Table 2 Options for HiFiAdapterFilt

Full size table

HiFiAdapterFilt implements BLAST + to identify adapter-contaminated reads using the command `blastn` and the following options: `-task blastn -reward 1 -penalty -5 -gapopen 3 -gapextend 3 -dust no -soft_masking true -evalue 700 -searchsp 1,750,000,000,000 -outfmt 6.` BLAST + parameters were selected to mirror VecScreen [20] BLAST + parameters with a notable difference in the `dust` option. The resulting output is then filtered to return only reads containing matches 97% or greater and at least 44 bp out of the 45 bp Pacific Biosciences blunt adapter in length or 34 of the 35 bp Pacific Biosciences C2 primer. The `-l` and `-m` options for HiFiAdapterFilt allow for removal of shorter or less exact matches to the Pacific Biosciences Blunt Adapter.

For a subset of three insect taxa, the adapter contaminated raw HiFi reads were removed using `grep`, a command implemented by the HiFiAdapterFilt pipeline to create a filtered read set for assembly. The filtered read sets were then used as the input file for genome assembly using HiCanu v2.1.1 [13], HiFiASM v0.14 [14], and PB-IPA v1.3.2 [15].

A filtered read set was also created using the Cutadapt v3.4 [10] command line parameters `-b AAAAAAAAAAAAAAAAAATTAACGGAGGAGGAGGA;min_overlap = 35 -b ATCTCTCTCTTTTCCTCCTCCTCCGTTGTTGTTGTTGAGAGAGAT;min_overlap = 45 --discard-trimmed --revcomp -e 0.1` and assemblies were likewise generated using HiCanu v2.1.1, HiFiASM v0.14 and v0.15 where noted, and PB-IPA v1.3.2.

Assemblies were generated for all three taxa and all three data sets for each taxon (un-sanitized reads, HiFiAdapterFilt filtered reads, and Cutadapt filtered reads) using default parameters (commands in supplemental file). Assembly metrics were produced for each assembly using the BBmap [21] function `stats.sh` (S2) and the same BLAST + command was applied to the contig assemblies to identify adapter-contaminated contigs in the un-sanitized reads assemblies or validate their absence in the HiFiAdapterFilt and Cutadapt filtered assemblies.

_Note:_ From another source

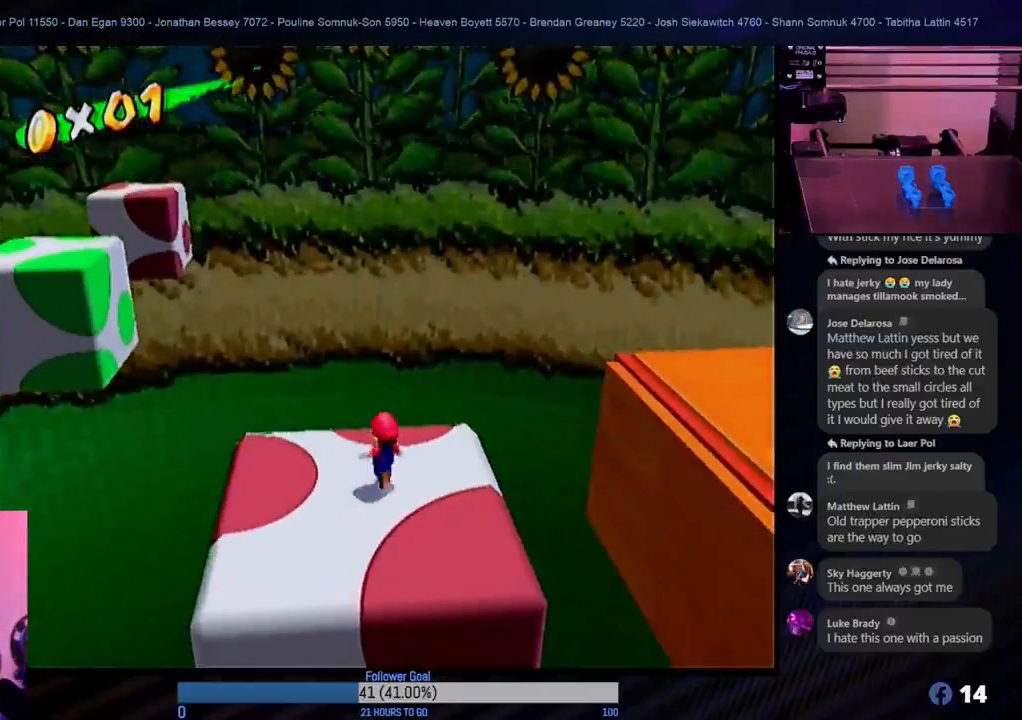
{"buttons": [], "left_stick": "center", "right_stick": "center", "events": [[83, "left_stick", "center"], [183, "L1", "down"], [300, "L1", "up"]]}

HiFiAdapterFilt and Cutadapt were benchmarked using a compute node containing 2.40 GHz Xeon Platinum 8260 2nd Generation Scalable Processors containing 24 each, a total of 48 cores, and 384 GB of RAM. Though not identical, neither the HiFiAdapterFilt filtered genome and the Cutadapt filtered genome assemblies contained adapter contamination and were of similar final assembly size, N50, and total number of contigs for each species and assembly method (Table S2). Thus, all subsequent analyses comparing the un-sanitized assemblies with the filtered assemblies were conducted with the HiFiAdapterFilt filtered assemblies. Whole genome and local alignments between un-sanitized and filtered assemblies were performed using MUMmer4 [22] and BLAST + [18].

Results and discussion

Screening 55 of the publicly available SRAs containing exclusively PacBio HiFi reads revealed adapter contamination in 53 of 55 datasets that were searched (Tab. S1). Analysis of CCS reads containing adapter sequence relative to the entire dataset revealed that adapter contamination was found disproportionately in extremely short reads as well as reads approximately 10 kb in length (Fig. S1A), and adapter contaminated reads had a slightly elevated GC content compared to uncontaminated reads (Fig. S1B). CCS reads containing adapter sequence predominantly fell into four types (Fig. S1C, Tab. S1), where adapters were located either at the 5’ end, internal to the read, at the 3’ end, or distributed throughout. An evaluation of the density and abundance of these read types across all datasets showed that CCS reads containing adapter sequence at the 5’ end were the most abundant, followed by reads with adapter sequence at the 3’ end, internal to the sequence, and the fewest reads contained adapter distributed throughout (Fig. S1D). A small subset of reads did not fall into any of these four categories and were not visualized. Of the 152,000 adapter sequences identified across all datasets, 89.6% were the reverse complement of the PacBio adapter sequence in contrast to the 10.4% that were the forward orientation. There is no clear pattern to the presence of these reads in the HiFi read datasets, and it is unclear why they are not trimmed or removed during subread generation and CCS analysis on the PacBio platform. Across all datasets screened, the proportion of reads containing adapter sequence never surpassed 0.25% and thus represents a low proportion of the overall data, so we recommend a strict removal of an adapter containing read, versus an attempt at trimming out the adapter region and trying to retain a portion of the read as trimming could result in retention of chimeric molecules or other contaminating factors.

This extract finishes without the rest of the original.